**WHAT YOU ARE ASKED TO DO:**
Of all the lines in the entries below, give again exactly those starting at the line containing "wrist: (295, 111)" and ending at the line containing "thumb tip: (383, 416)", both ends included, and no others.

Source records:

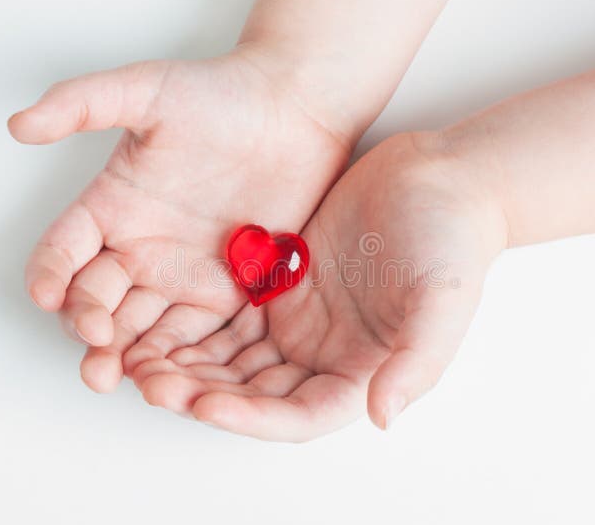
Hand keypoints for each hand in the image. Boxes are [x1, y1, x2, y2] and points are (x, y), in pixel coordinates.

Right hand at [9, 51, 351, 392]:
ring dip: (129, 354)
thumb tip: (18, 124)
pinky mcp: (230, 289)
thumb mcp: (146, 89)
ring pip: (142, 326)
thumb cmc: (221, 94)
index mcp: (113, 209)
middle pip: (99, 302)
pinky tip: (173, 374)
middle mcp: (142, 248)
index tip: (51, 297)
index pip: (63, 253)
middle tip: (94, 355)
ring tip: (122, 377)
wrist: (295, 111)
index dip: (51, 277)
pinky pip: (197, 332)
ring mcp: (184, 273)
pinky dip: (181, 355)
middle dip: (89, 331)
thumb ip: (81, 104)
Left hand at [132, 132, 507, 440]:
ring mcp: (300, 319)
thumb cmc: (453, 238)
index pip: (298, 414)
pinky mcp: (280, 283)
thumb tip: (383, 416)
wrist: (439, 177)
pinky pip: (228, 314)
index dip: (250, 417)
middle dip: (203, 392)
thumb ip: (416, 361)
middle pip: (253, 392)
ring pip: (232, 358)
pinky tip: (159, 320)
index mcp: (361, 371)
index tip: (204, 404)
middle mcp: (325, 354)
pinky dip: (195, 324)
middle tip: (152, 381)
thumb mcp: (444, 300)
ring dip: (189, 363)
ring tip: (141, 358)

**FINAL ANSWER:**
wrist: (295, 111)
index dip: (51, 277)
pinky pip: (197, 332)
ring mcp: (184, 273)
pinky dip: (181, 355)
middle dip: (89, 331)
thumb ip: (81, 104)
Left hand at [132, 132, 507, 440]:
ring mcp: (300, 319)
thumb cmc: (453, 238)
index pip: (298, 414)
pinky mcp: (280, 283)
thumb tip: (383, 416)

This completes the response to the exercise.